Grafik di atas menunjukkan kecepatan tercepat terdapat pada titik 2 dan 5
padahal pada kondisi ideal, kecepatan tercepat seharusnya terdapat pada
titik 5 saja. Posisi titik 5 berada di cerobong bagian tengah atau pusatnya
sehingga memungkinkan memiliki kecepatan paling cepat karena semakin
sedikitnya hambatan pada titik pusat yang diakibatkan gesekan partikel gas
dengan dinding-dinding cerobong. Akan tetapi, pada praktikum ini
menghasilkan nilai yang tidak sesuai pada kondisi idealnya. Hal ini
disebabkan kesalahan-kesalahan pada praktikum yang telah dijelaskan di
atas.

H. Analisis B

Dalam aplikasi di bidang Teknik Lingkungan, praktikum modul ini


berguna untuk mengukur kecepatan gas buangan dari pabrik/industri baik
pada partikulat maupun gas. Kecepatan aliran gas digunakan untuk
menentukan tinggi efektif cerobong. Tinggi ekfektif merupakan jarak yang
dibutuhkan aliran gas dalam cerobong untuk mengalir sebelum dilepaskan
dan menyatu dengan udara bebas. Bila cerobong pendek, maka gas buangan
yang keluar berkonsentrasi tinggi dan tersebar ke daerah di mana manusia
beraktivitas. Paparan polutan dengan konsentrasi tinggi akan
membahayakan kesehatan manusia dan makhluk hidup di sekitarnya.
Sehingga, dengan data kecepatan aliran gas dapat dilakukan perhitungan
untuk menentukan baku mutu emisi dan baku mutu ambien yang kemudian
diperoleh tinggi cerobong yang sesuai. Semakin tinggi cerobong maka
semakin tinggi jangkauan asap (plumrise) karena kecepatan angin tersebar
ke area yang lebih luas dengan konsentrasi yang lebih rendah. Oleh karena
itu, makhluk hidup di sekitar tidak langsung terpapar oleh polutan dan
penyebaran zat serta dampak dapat dikontrol. Selain itu, pengukuran
kecepatan aliran gas juga berguna untuk mengetahui pelepas gas yang
berbahaya yang dilakukan secara tidak sengaja.

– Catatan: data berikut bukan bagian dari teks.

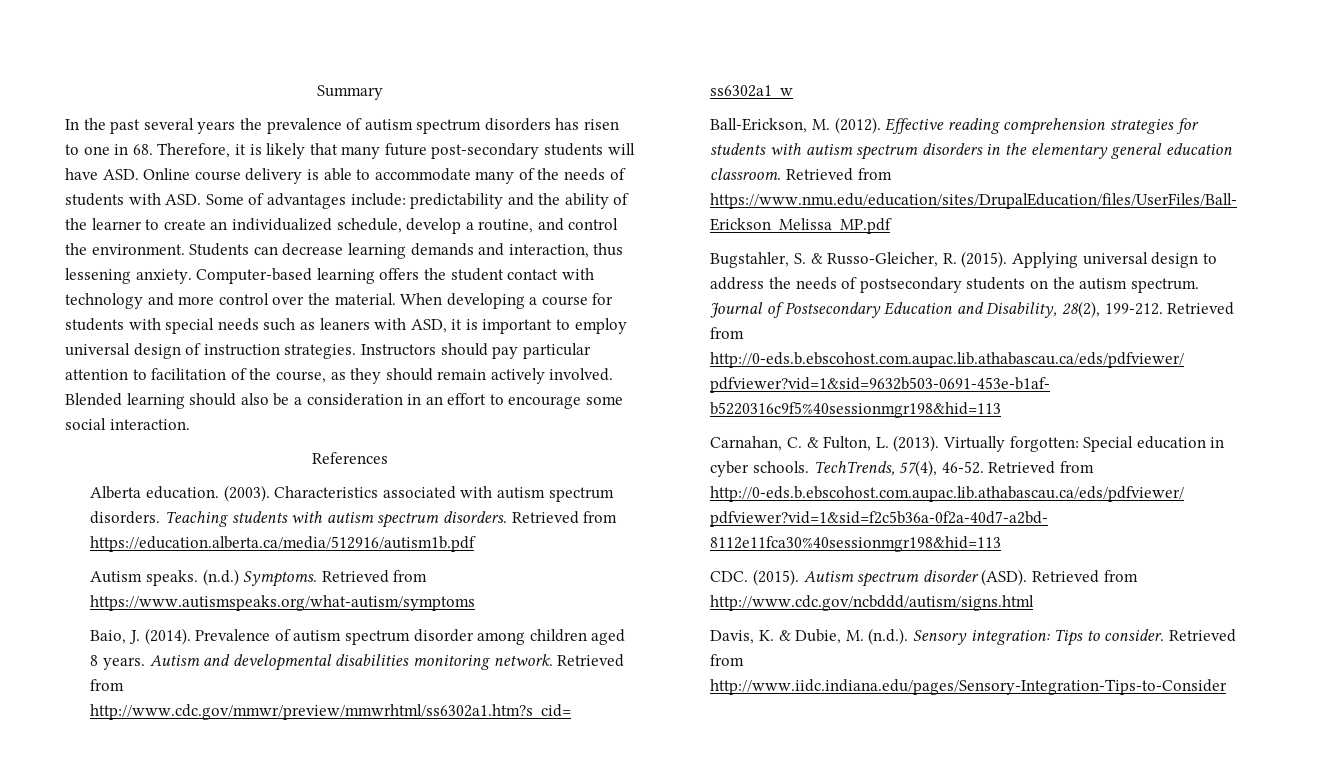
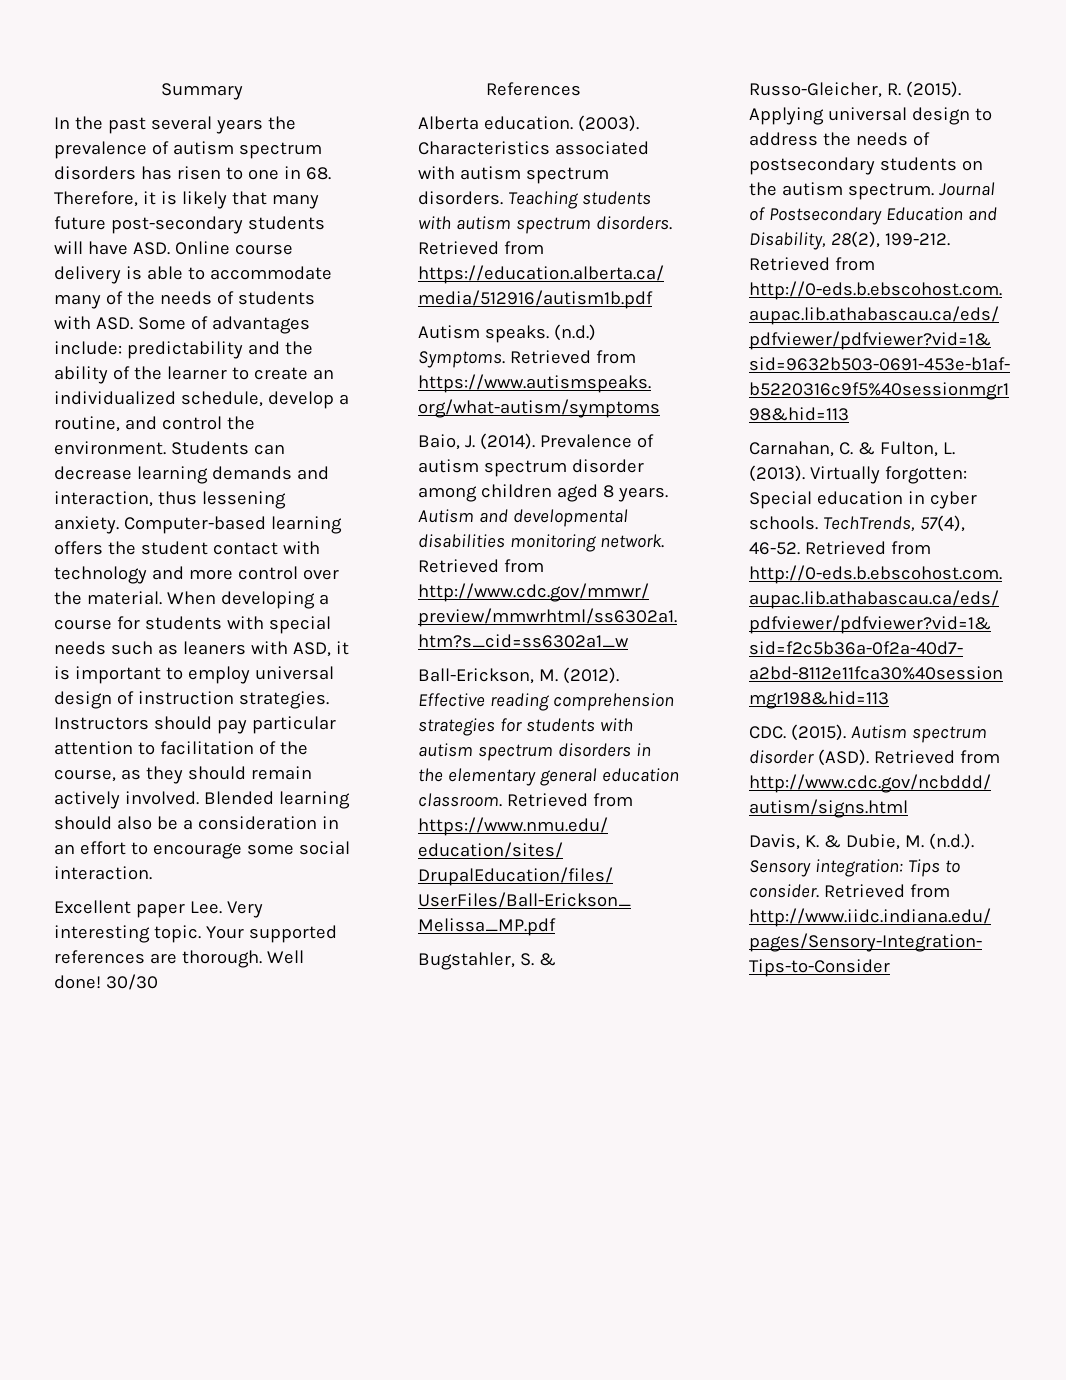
(190, 424) none -> [54,900,263,918] [54,925,337,943] [54,950,304,968] [54,974,158,990] // Excellent paper Lee. Very interesting topic. Your supported references are thorough. Well done! 30/30

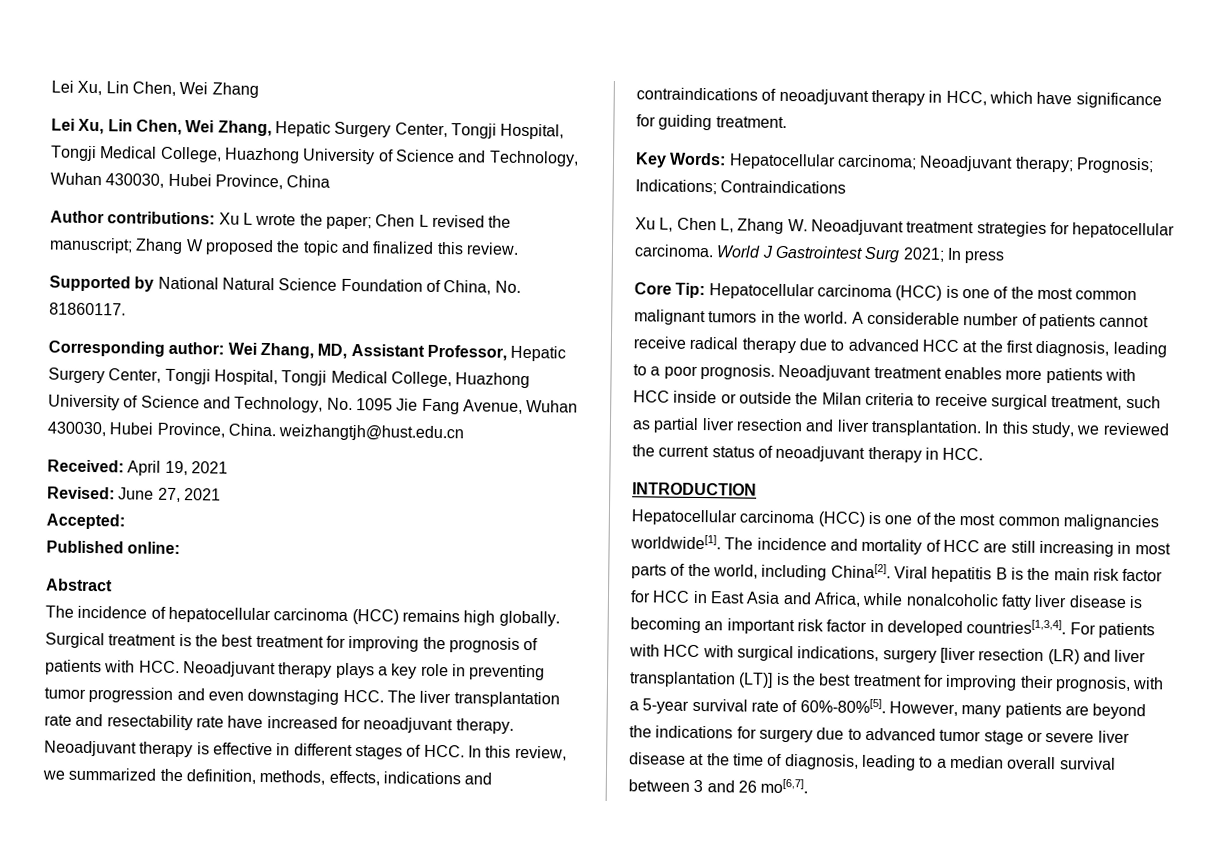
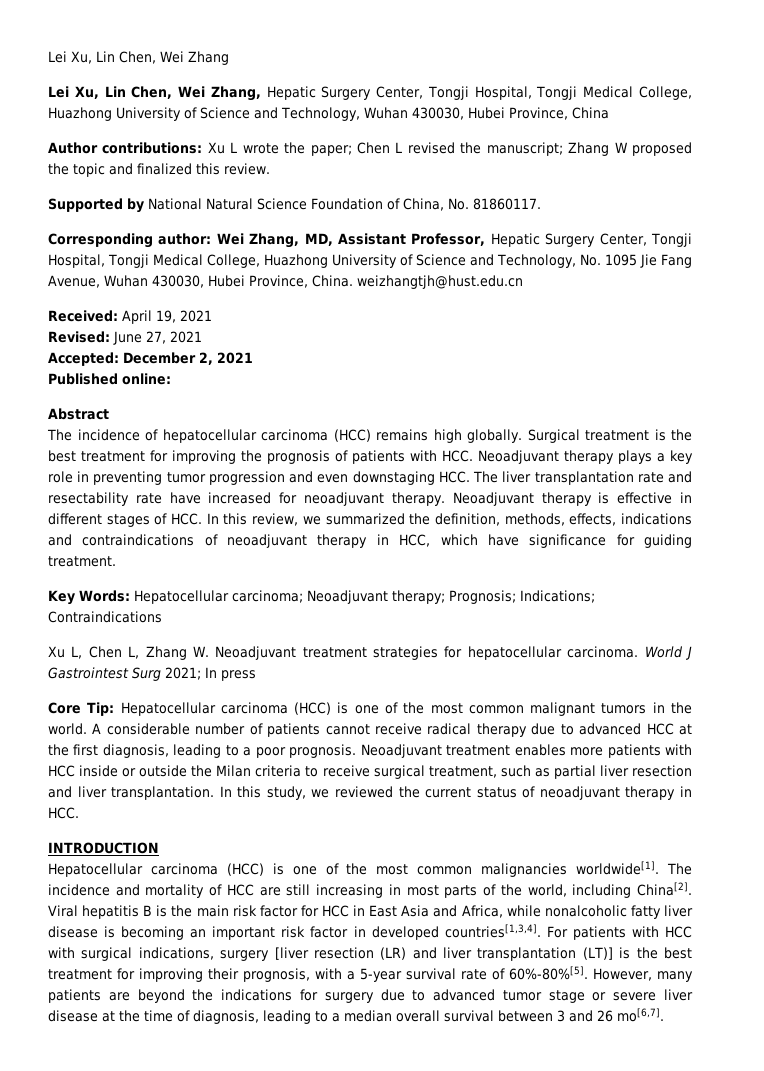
(125, 521) none -> [123,352,253,365] December 2, 2021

Dari ketinggian cerobong
dan kecepatan aliran maka dapat ditentukan efek persebaran gas beracun
dan tidakan preventif sebelum gas menyebar ke udara ambien.

Gambar 12. Cerobong Asap pada Pabrik


(Sumber: http://bea-indonesia.org)

I. Kesimpulan

1. Metode pengukuran gas dalam cerobong dilakukan sesuai dengan SNI


7117.13:2009.

2. Penentuan koefisien kalibrasi pitot S dilakukan dengan mencari nilai


koefisien yang paling mendekati 0,84. Dari perhitungan modul ini
didapatkan rata-rata koefisien A sebesar 0,7315 dan rata-rata koefisien
B sebesar 0,7498. Oleh karena itu, dipilihlah koefisien pitot S kaki B
sebagai koefisien yang terkalibrasi dengan nilai 0,7498 karena lebih
mendekati nilai 0,84.

3. Profil distribusk kecepatan gas dalam cerobong dapat ditentukan dengan


gambar 2 dimensi dan 3 dimensi. Kondisi ideal adalah kecepatan
tertinggi berada di posisi atau titik 5. Nmaun, kondisi excisting pada
percobaan modul kali ini menunjukkan kecepatan tercepat berada di
sekitar posisi 2 dan 5. Itu berarti terdapat beberapa kesalahan yang
dilakukan dalam percobaan yang telah diuraikan di atas.